# How to describe a repeated measures GLMM?

In this experiment cows were fed with two different types of grass (Treatment) and we measured the weight gain over time, keeping track of the individual's ID. Sex of the individual was also taken into account. I used GLMM to analyze the data, using (1+Sampling | ID) to account for the repeated measure design.

Weight gain ~ Treatment * sex + Sampling + (1+Sampling | ID)

My question is, how do you describe in a paper the random effect that accounts for the repeated measures? So far I have: "treatment, sex and sampling were included as fixed effects, as well as the interaction term between treatment and sex. Sampling and the individual's ID were included as random effects". But I think that last part is not accurate.

Thanks

• Can you say more about sampling? I assume these are the time points when you measured weight. How many time points? Do you treat sampling as discrete or continuous? Were all cows measured at the same time points after starting the experiment?

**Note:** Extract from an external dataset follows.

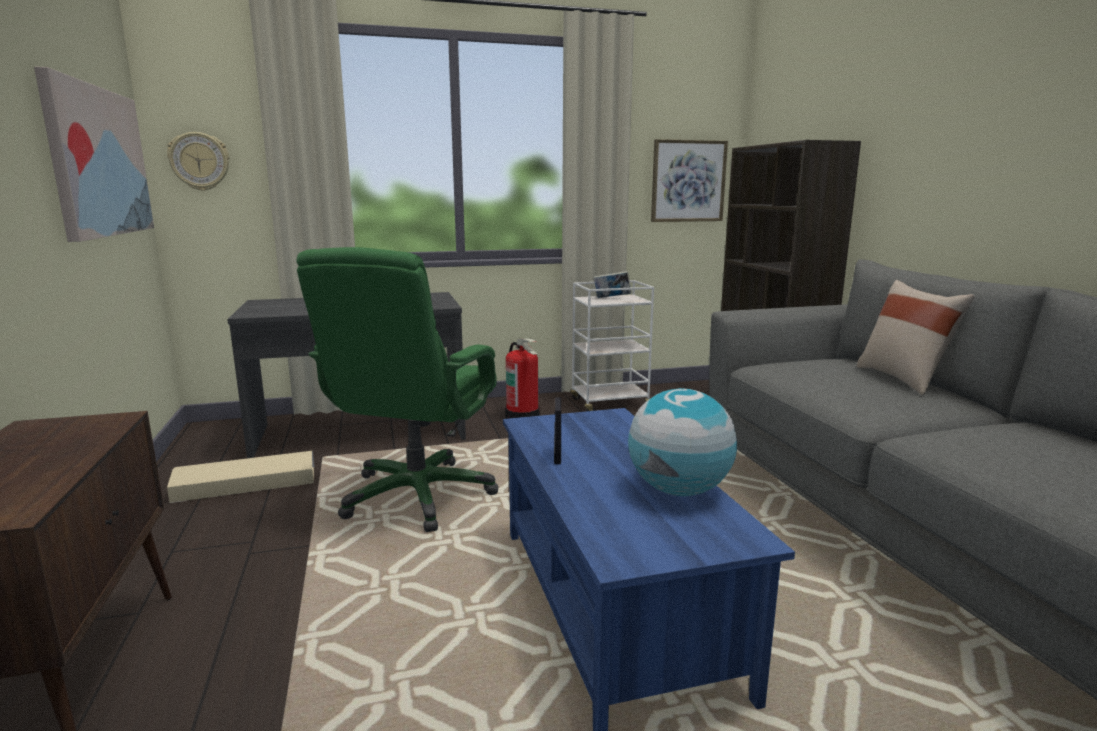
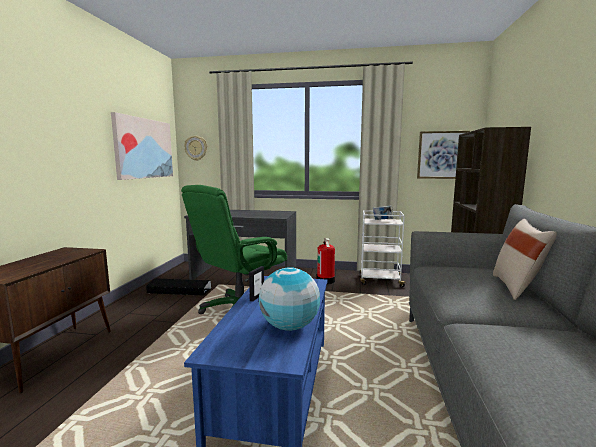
camera: 25 degrees right, 5 degrees down
beige storage box [167,451,314,503] -> black storage box [146,278,211,296]

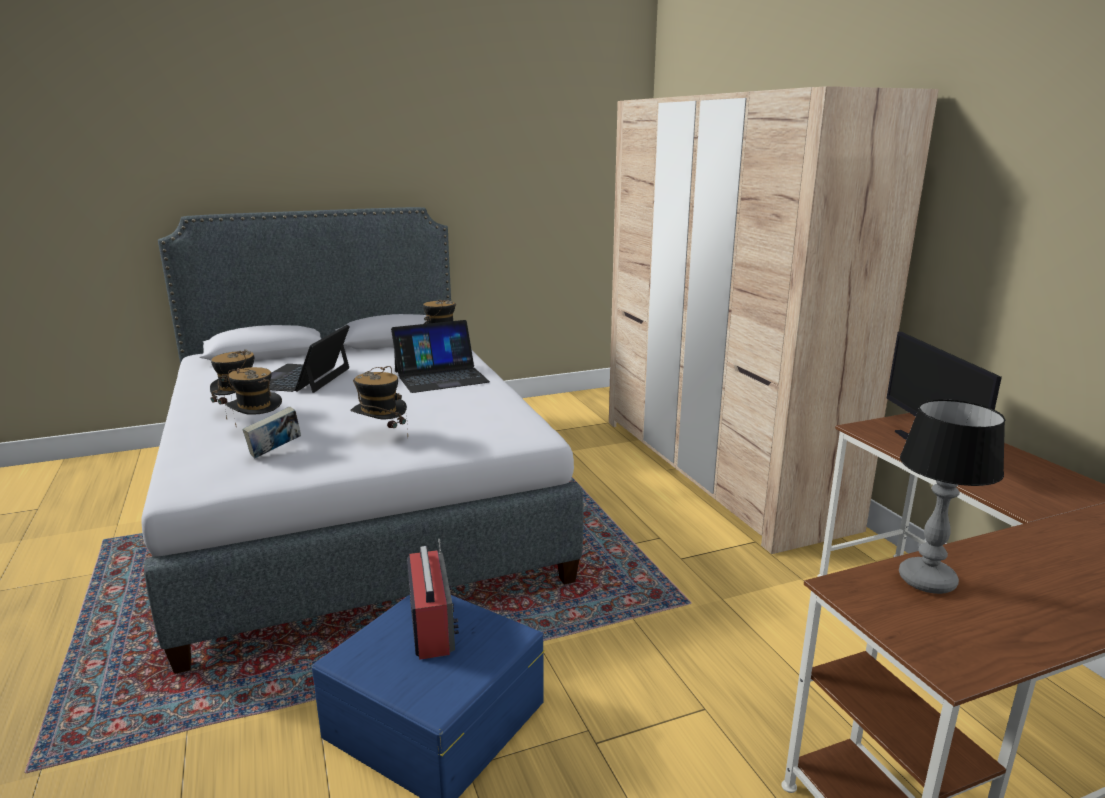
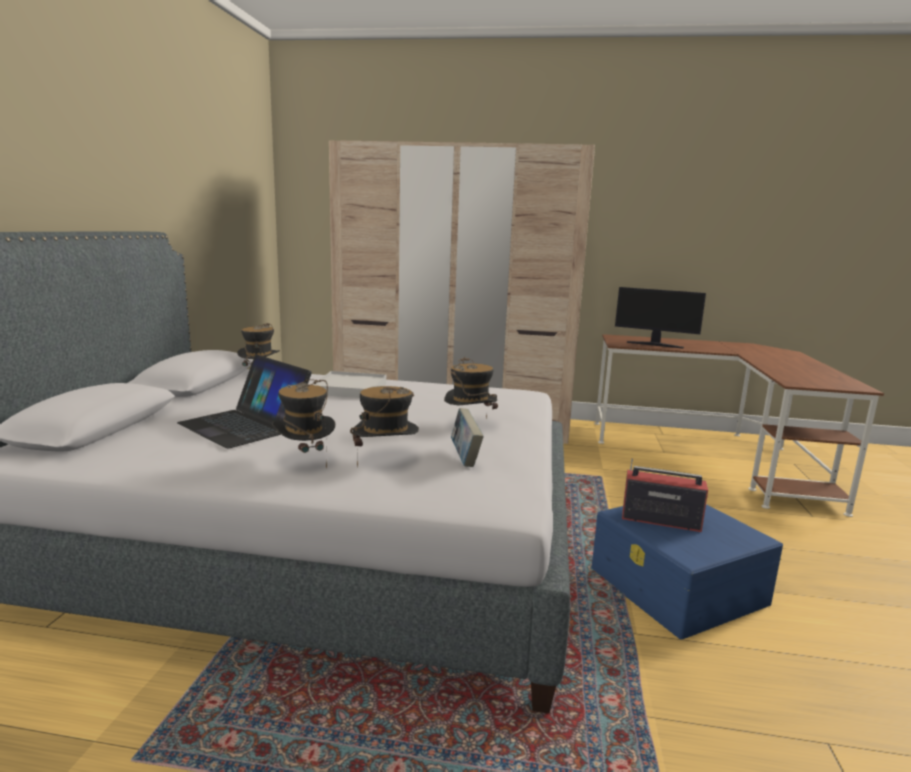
camera: 60 degrees left, 5 degrees down
laptop [391,320,490,393] -> white tray [313,371,386,398]
table lamp [899,399,1005,594] -> none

Also, what exactly is the outcome variable? The weight or difference in weight between consecutive measurements? Did you measure weight before the experiment started? Sep 7, 2023 at 18:30
• @dipetkov Correct, sampling is the time points when cows were weighted, which happened every 2 weeks for 6 months. The variable is treated as continuous. All cows were weighted at the beginning of the experiment and they were all weighted at the same time during every sampling event. The response variable is the cumulative gain in weight since the beginning of the experiment. Sep 7, 2023 at 18:49
• It seems to me the random slope assumption is strong, esp. if the cows were adult cows. You have 12 measurements per cow and assume the relationship with time is linear. Why did you include the random slope? Have you made plots of the average/individual growth to evaluate this choice? Sep 7, 2023 at 19:04

Weight gain ~ Treatment * sex + Sampling + (1+Sampling | ID)

Something like: "Treatment, sex and Sampling were included as fixed effects, as well as the interaction term between Treatment and sex. Random intercepts were fitted for ID and random slopes were fitted for Sampling"
I would also suggest looking into the the comments by @dipetkov about fitting random slopes for Sampling (that should be a new question).